* [Exercise goal]: From the records below, transcribe exactly the lines that begin at the line with "Page size: 1275x1650." and end at the line with "Document page, 1241x1754 pixels.", both included.

* [Information shown]:

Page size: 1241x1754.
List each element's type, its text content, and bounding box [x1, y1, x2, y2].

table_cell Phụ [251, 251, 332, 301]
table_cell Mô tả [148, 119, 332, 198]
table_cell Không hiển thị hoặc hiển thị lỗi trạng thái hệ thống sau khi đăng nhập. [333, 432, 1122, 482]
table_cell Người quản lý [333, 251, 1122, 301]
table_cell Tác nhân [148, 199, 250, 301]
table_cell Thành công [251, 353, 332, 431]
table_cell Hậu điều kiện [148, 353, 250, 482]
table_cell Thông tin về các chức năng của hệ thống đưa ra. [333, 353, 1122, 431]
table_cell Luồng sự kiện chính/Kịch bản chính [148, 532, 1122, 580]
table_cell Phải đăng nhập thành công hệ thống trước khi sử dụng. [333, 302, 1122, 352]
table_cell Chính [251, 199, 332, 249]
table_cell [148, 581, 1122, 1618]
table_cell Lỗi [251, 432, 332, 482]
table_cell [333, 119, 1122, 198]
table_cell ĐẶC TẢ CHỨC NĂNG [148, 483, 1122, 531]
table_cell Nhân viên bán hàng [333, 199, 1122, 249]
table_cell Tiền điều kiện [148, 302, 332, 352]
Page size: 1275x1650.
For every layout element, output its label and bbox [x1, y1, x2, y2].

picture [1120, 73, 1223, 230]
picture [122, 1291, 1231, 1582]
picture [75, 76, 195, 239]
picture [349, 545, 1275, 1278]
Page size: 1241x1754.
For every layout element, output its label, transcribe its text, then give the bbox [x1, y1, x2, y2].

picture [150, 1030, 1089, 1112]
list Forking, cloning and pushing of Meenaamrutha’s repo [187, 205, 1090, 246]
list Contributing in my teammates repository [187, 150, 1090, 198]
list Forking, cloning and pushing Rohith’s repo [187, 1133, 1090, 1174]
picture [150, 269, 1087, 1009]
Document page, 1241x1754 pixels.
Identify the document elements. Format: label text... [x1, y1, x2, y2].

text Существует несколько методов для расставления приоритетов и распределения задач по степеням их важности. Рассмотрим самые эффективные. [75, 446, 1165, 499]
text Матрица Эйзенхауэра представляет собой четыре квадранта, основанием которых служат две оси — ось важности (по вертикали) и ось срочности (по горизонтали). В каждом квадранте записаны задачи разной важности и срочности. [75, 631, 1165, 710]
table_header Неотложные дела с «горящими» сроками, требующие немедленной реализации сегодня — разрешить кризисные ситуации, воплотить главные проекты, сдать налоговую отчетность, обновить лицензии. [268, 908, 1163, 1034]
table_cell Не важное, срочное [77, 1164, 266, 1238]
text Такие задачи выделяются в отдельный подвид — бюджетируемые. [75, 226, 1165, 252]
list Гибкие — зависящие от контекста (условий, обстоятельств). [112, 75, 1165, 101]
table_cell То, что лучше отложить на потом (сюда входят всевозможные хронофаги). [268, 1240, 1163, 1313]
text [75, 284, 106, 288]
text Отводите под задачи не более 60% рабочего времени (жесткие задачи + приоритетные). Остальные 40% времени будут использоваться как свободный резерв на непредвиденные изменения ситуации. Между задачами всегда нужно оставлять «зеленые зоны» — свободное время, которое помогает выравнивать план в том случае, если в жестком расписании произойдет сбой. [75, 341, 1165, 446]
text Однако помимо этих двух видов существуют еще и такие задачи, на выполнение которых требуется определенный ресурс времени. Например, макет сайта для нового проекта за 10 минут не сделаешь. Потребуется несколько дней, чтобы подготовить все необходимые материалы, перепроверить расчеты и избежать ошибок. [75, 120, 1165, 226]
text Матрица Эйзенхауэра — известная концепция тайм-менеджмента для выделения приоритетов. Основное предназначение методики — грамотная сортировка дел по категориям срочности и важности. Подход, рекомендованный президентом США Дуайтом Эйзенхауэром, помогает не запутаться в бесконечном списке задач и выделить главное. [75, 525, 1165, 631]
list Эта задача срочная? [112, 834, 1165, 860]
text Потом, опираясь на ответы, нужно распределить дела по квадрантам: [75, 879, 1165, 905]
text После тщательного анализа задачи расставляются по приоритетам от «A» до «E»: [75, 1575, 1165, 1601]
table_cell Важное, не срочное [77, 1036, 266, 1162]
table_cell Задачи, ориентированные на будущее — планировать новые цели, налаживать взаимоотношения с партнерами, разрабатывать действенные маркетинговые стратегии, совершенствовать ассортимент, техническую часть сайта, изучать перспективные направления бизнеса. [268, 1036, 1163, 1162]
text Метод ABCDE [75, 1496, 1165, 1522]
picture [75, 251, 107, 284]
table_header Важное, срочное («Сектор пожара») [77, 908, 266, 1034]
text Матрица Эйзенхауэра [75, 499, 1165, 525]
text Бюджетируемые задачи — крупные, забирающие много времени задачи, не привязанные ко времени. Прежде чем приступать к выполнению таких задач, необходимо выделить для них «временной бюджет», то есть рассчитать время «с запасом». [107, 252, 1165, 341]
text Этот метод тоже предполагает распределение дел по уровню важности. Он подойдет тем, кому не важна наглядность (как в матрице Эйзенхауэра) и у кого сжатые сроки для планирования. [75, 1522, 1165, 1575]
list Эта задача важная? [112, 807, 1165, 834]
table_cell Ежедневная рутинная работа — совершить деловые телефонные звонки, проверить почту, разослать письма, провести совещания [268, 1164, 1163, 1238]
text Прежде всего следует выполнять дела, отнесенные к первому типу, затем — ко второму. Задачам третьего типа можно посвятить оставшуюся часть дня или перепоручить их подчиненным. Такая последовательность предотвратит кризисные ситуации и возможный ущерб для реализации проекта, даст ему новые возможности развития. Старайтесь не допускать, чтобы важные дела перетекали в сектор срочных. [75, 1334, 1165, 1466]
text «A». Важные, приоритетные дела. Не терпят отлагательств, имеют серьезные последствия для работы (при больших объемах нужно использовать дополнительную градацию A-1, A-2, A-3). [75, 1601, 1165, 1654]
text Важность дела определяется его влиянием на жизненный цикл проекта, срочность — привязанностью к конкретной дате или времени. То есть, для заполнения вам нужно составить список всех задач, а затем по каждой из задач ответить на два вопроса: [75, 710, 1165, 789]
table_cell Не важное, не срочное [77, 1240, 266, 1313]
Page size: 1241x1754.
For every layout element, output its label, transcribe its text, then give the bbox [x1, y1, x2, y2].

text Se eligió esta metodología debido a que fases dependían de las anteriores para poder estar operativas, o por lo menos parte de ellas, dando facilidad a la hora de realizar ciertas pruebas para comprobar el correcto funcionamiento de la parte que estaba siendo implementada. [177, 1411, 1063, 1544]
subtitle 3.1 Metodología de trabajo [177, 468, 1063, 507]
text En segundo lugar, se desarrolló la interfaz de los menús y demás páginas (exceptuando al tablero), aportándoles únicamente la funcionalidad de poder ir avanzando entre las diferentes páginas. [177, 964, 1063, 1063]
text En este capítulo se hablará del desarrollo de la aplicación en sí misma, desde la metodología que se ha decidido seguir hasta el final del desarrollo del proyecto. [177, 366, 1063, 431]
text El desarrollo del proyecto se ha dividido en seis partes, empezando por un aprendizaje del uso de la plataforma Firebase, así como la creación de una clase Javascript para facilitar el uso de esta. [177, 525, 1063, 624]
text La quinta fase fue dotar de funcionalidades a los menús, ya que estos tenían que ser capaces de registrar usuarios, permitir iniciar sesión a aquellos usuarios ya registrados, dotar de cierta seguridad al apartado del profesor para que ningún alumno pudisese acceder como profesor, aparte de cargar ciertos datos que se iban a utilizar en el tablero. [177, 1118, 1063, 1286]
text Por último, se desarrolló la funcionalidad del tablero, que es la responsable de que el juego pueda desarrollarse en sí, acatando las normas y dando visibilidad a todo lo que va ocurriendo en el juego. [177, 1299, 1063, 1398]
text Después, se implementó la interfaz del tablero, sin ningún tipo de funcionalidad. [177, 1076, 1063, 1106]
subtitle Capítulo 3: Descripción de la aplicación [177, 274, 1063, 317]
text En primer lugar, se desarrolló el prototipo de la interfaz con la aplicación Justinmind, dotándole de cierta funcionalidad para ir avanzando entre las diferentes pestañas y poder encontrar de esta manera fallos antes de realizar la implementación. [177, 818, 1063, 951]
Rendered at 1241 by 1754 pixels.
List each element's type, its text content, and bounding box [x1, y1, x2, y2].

* [Task solution]:
Page size: 1275x1650.
For every layout element, output its label and bbox [x1, y1, x2, y2].

picture [1120, 73, 1223, 230]
picture [122, 1291, 1231, 1582]
picture [75, 76, 195, 239]
picture [349, 545, 1275, 1278]
Page size: 1241x1754.
For every layout element, output its label, transcribe its text, then give the bbox [x1, y1, x2, y2].

picture [150, 1030, 1089, 1112]
list Forking, cloning and pushing of Meenaamrutha’s repo [187, 205, 1090, 246]
list Contributing in my teammates repository [187, 150, 1090, 198]
list Forking, cloning and pushing Rohith’s repo [187, 1133, 1090, 1174]
picture [150, 269, 1087, 1009]
Document page, 1241x1754 pixels.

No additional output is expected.